In 1957, Buckley published a much-maligned editorial, “Why the South Must Prevail,” in which he defended segregation because whites were the “advanced race” and the “claims of civilization superseded those of universal suffrage” (p.157). Wills argued vehemently with Buckley on these positions and Buckley’s biographer credits Wills with convincing Buckley to moderate his views and distance himself and the National Review from Southern segregationists. But, Wills argues, Buckley also put distance between his brand of conservatism and the “anti-Semitism of the Liberty Lobby, the fanaticism of the John Birch Society, the glorification of selfishness by Ayn Rand [and] . . . the paranoia and conspiratorialism of the neocons” (p.158-59). In each of these cases, “some right-wingers tried to cut off donations to The National Review, but Bill stood his ground” (p.159). In Wills’ view, one of Buckley’s most significant contributions to American conservatism was to elevate the discourse in American politics, “making civil debate possible between responsible liberals and conservatives” (p.159).
Wills and Buckley were estranged for more than 30 years, driven apart by the “convulsions of the sixties and their aftermath” (p.164). Wills became a vehement critic of the Vietnam War, whereas Buckley maintained his hard-line support for the American war effort. The final break between the two men came when Buckley refused to publish an essay in the National Review in which Wills argued that there was “no conservative rationale for our ruinous engagement in Vietnam.” As a consequence, over the next 30 years, “communication between us was at first minimal, and then non-existent “ (p.164). For a while, the Review ran a “Wills Watch” documenting Wills’ liberal heresies. There was some reconnection and reconciliation between the two men in the years immediately preceding Buckley’s death in 2008, although Wills does not recount any meeting.

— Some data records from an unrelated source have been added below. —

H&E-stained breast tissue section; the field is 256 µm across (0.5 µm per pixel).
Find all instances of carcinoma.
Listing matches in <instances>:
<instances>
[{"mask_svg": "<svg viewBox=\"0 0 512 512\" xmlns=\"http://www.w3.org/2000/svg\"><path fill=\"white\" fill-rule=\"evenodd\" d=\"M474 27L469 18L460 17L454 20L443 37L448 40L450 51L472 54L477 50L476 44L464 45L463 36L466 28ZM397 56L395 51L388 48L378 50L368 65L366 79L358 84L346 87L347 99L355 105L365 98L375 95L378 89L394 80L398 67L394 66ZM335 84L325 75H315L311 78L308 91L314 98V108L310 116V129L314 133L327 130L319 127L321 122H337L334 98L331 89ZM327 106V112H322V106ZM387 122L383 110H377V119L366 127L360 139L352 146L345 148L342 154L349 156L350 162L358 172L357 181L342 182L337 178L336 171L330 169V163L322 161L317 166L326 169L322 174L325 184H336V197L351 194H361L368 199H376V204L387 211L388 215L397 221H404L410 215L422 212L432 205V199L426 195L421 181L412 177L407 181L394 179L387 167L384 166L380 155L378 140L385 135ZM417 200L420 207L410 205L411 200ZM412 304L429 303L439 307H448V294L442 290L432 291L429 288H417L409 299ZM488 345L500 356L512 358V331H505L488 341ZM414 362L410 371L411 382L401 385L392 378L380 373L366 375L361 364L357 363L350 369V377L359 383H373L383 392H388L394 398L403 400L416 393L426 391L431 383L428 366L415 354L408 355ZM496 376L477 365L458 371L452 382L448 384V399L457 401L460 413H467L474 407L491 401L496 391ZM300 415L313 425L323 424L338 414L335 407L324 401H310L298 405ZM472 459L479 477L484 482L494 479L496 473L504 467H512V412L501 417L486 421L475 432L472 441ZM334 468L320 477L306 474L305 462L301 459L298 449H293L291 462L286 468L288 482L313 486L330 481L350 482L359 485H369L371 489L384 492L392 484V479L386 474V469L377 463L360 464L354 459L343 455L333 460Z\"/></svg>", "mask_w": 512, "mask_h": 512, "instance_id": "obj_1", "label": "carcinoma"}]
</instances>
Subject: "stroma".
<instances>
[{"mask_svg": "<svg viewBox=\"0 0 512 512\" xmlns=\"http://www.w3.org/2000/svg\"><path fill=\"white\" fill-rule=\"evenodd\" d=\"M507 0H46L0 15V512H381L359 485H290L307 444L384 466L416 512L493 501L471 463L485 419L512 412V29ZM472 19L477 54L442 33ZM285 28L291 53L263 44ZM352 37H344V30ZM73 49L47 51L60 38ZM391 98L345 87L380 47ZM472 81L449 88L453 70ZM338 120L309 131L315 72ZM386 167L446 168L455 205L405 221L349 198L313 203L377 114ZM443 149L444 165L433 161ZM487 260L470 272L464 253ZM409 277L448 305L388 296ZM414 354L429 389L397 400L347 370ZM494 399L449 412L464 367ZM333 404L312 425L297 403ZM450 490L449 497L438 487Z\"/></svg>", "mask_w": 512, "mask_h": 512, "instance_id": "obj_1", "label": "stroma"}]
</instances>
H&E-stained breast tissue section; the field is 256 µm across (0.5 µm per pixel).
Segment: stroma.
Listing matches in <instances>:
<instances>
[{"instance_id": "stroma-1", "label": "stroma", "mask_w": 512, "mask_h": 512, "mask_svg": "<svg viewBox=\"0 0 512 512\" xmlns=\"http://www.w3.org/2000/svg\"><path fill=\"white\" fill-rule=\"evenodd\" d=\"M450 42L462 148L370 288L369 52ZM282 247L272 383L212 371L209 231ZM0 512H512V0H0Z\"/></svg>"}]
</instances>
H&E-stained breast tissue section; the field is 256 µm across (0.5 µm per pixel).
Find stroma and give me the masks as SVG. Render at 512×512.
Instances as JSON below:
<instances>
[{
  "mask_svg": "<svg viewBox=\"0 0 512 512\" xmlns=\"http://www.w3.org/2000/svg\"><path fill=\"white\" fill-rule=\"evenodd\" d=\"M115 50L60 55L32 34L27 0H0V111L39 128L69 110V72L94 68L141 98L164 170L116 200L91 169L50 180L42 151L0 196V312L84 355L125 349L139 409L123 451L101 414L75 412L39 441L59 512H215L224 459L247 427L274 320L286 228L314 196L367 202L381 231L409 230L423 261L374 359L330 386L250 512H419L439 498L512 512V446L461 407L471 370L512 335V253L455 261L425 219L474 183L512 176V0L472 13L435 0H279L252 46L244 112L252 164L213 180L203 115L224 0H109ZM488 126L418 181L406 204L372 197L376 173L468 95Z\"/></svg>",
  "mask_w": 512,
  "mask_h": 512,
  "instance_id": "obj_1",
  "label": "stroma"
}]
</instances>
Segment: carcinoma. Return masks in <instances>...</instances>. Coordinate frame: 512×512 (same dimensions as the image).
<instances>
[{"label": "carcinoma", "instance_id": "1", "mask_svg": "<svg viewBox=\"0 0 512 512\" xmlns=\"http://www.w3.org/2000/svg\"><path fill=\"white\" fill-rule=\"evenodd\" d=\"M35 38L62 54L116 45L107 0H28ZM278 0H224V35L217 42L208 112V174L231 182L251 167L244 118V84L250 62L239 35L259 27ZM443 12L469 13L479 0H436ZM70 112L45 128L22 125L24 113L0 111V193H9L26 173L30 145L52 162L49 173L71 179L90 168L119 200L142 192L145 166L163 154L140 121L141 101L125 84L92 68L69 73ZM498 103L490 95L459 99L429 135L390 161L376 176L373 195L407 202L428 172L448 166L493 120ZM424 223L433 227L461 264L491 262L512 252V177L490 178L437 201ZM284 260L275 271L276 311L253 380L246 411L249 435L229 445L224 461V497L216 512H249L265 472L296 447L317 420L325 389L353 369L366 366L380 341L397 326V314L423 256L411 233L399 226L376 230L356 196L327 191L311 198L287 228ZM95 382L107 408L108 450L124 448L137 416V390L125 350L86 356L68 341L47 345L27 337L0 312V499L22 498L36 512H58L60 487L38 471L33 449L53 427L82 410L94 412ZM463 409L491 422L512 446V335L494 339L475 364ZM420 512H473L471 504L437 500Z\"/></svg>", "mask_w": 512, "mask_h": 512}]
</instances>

While the episodes in this book provide some insight into one of America’s most versatile and formidable contemporary thinkers, readers like me who want to see up close the inner Wills will find the book only partially satisfying. We remain thoroughly unconvinced by his self-description as “uninteresting” and can only hope that at some subsequent time he will open a little wider the window into his prodigious mind.